> [Written problem]: Rewrite the lines below, substituting "site" for every "locality" and keeping everything else the same.

> [Given entries]:
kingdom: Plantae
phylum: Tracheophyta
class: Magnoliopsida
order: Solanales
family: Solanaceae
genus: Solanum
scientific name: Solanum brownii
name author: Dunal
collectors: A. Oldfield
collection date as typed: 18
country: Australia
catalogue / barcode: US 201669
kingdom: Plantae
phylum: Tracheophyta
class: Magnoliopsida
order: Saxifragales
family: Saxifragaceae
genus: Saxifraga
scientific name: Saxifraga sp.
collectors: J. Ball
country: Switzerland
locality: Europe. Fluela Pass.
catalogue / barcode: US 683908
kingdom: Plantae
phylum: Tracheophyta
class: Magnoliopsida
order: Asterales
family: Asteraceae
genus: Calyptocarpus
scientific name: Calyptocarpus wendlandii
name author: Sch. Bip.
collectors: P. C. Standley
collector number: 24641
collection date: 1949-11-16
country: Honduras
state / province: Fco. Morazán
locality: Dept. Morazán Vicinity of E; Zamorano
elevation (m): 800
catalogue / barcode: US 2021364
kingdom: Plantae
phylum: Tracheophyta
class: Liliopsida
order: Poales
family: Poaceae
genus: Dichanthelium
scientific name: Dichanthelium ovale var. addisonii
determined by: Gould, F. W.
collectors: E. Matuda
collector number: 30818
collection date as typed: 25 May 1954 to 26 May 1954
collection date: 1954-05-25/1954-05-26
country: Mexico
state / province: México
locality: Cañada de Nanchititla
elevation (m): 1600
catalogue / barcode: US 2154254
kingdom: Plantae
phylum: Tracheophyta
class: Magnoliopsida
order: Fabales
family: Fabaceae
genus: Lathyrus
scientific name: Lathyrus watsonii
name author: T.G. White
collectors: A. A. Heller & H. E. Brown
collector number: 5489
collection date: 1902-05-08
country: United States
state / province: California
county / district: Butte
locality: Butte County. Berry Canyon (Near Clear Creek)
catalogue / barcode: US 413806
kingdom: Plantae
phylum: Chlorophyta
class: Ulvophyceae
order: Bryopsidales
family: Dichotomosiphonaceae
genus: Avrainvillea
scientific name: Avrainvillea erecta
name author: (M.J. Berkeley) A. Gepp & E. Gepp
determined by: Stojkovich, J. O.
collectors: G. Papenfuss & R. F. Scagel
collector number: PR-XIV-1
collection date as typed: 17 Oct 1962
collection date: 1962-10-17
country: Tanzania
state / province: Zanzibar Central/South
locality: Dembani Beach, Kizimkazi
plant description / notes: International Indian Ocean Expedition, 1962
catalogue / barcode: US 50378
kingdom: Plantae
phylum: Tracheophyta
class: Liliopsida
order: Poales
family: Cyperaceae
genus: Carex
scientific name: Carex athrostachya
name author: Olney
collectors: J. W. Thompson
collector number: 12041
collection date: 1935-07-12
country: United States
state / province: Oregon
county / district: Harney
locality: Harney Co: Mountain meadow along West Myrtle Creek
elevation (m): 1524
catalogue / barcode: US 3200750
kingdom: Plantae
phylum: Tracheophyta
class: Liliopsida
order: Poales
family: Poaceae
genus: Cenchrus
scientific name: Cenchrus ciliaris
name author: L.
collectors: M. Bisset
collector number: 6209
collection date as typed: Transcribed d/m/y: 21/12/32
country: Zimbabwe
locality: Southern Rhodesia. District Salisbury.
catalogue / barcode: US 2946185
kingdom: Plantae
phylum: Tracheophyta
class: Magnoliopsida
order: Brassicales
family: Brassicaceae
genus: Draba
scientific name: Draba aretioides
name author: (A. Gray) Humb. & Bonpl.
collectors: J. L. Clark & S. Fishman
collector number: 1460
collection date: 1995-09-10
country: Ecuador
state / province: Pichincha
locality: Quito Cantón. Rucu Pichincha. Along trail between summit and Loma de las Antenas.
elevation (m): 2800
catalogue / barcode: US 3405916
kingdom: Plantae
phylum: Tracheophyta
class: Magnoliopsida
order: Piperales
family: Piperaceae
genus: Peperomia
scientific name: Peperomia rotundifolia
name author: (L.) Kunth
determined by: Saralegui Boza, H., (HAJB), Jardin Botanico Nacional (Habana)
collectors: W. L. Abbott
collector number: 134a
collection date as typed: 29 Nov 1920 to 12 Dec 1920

> [Exercise solution]:
kingdom: Plantae
phylum: Tracheophyta
class: Magnoliopsida
order: Solanales
family: Solanaceae
genus: Solanum
scientific name: Solanum brownii
name author: Dunal
collectors: A. Oldfield
collection date as typed: 18
country: Australia
catalogue / barcode: US 201669
kingdom: Plantae
phylum: Tracheophyta
class: Magnoliopsida
order: Saxifragales
family: Saxifragaceae
genus: Saxifraga
scientific name: Saxifraga sp.
collectors: J. Ball
country: Switzerland
site: Europe. Fluela Pass.
catalogue / barcode: US 683908
kingdom: Plantae
phylum: Tracheophyta
class: Magnoliopsida
order: Asterales
family: Asteraceae
genus: Calyptocarpus
scientific name: Calyptocarpus wendlandii
name author: Sch. Bip.
collectors: P. C. Standley
collector number: 24641
collection date: 1949-11-16
country: Honduras
state / province: Fco. Morazán
site: Dept. Morazán Vicinity of E; Zamorano
elevation (m): 800
catalogue / barcode: US 2021364
kingdom: Plantae
phylum: Tracheophyta
class: Liliopsida
order: Poales
family: Poaceae
genus: Dichanthelium
scientific name: Dichanthelium ovale var. addisonii
determined by: Gould, F. W.
collectors: E. Matuda
collector number: 30818
collection date as typed: 25 May 1954 to 26 May 1954
collection date: 1954-05-25/1954-05-26
country: Mexico
state / province: México
site: Cañada de Nanchititla
elevation (m): 1600
catalogue / barcode: US 2154254
kingdom: Plantae
phylum: Tracheophyta
class: Magnoliopsida
order: Fabales
family: Fabaceae
genus: Lathyrus
scientific name: Lathyrus watsonii
name author: T.G. White
collectors: A. A. Heller & H. E. Brown
collector number: 5489
collection date: 1902-05-08
country: United States
state / province: California
county / district: Butte
site: Butte County. Berry Canyon (Near Clear Creek)
catalogue / barcode: US 413806
kingdom: Plantae
phylum: Chlorophyta
class: Ulvophyceae
order: Bryopsidales
family: Dichotomosiphonaceae
genus: Avrainvillea
scientific name: Avrainvillea erecta
name author: (M.J. Berkeley) A. Gepp & E. Gepp
determined by: Stojkovich, J. O.
collectors: G. Papenfuss & R. F. Scagel
collector number: PR-XIV-1
collection date as typed: 17 Oct 1962
collection date: 1962-10-17
country: Tanzania
state / province: Zanzibar Central/South
site: Dembani Beach, Kizimkazi
plant description / notes: International Indian Ocean Expedition, 1962
catalogue / barcode: US 50378
kingdom: Plantae
phylum: Tracheophyta
class: Liliopsida
order: Poales
family: Cyperaceae
genus: Carex
scientific name: Carex athrostachya
name author: Olney
collectors: J. W. Thompson
collector number: 12041
collection date: 1935-07-12
country: United States
state / province: Oregon
county / district: Harney
site: Harney Co: Mountain meadow along West Myrtle Creek
elevation (m): 1524
catalogue / barcode: US 3200750
kingdom: Plantae
phylum: Tracheophyta
class: Liliopsida
order: Poales
family: Poaceae
genus: Cenchrus
scientific name: Cenchrus ciliaris
name author: L.
collectors: M. Bisset
collector number: 6209
collection date as typed: Transcribed d/m/y: 21/12/32
country: Zimbabwe
site: Southern Rhodesia. District Salisbury.
catalogue / barcode: US 2946185
kingdom: Plantae
phylum: Tracheophyta
class: Magnoliopsida
order: Brassicales
family: Brassicaceae
genus: Draba
scientific name: Draba aretioides
name author: (A. Gray) Humb. & Bonpl.
collectors: J. L. Clark & S. Fishman
collector number: 1460
collection date: 1995-09-10
country: Ecuador
state / province: Pichincha
site: Quito Cantón. Rucu Pichincha. Along trail between summit and Loma de las Antenas.
elevation (m): 2800
catalogue / barcode: US 3405916
kingdom: Plantae
phylum: Tracheophyta
class: Magnoliopsida
order: Piperales
family: Piperaceae
genus: Peperomia
scientific name: Peperomia rotundifolia
name author: (L.) Kunth
determined by: Saralegui Boza, H., (HAJB), Jardin Botanico Nacional (Habana)
collectors: W. L. Abbott
collector number: 134a
collection date as typed: 29 Nov 1920 to 12 Dec 1920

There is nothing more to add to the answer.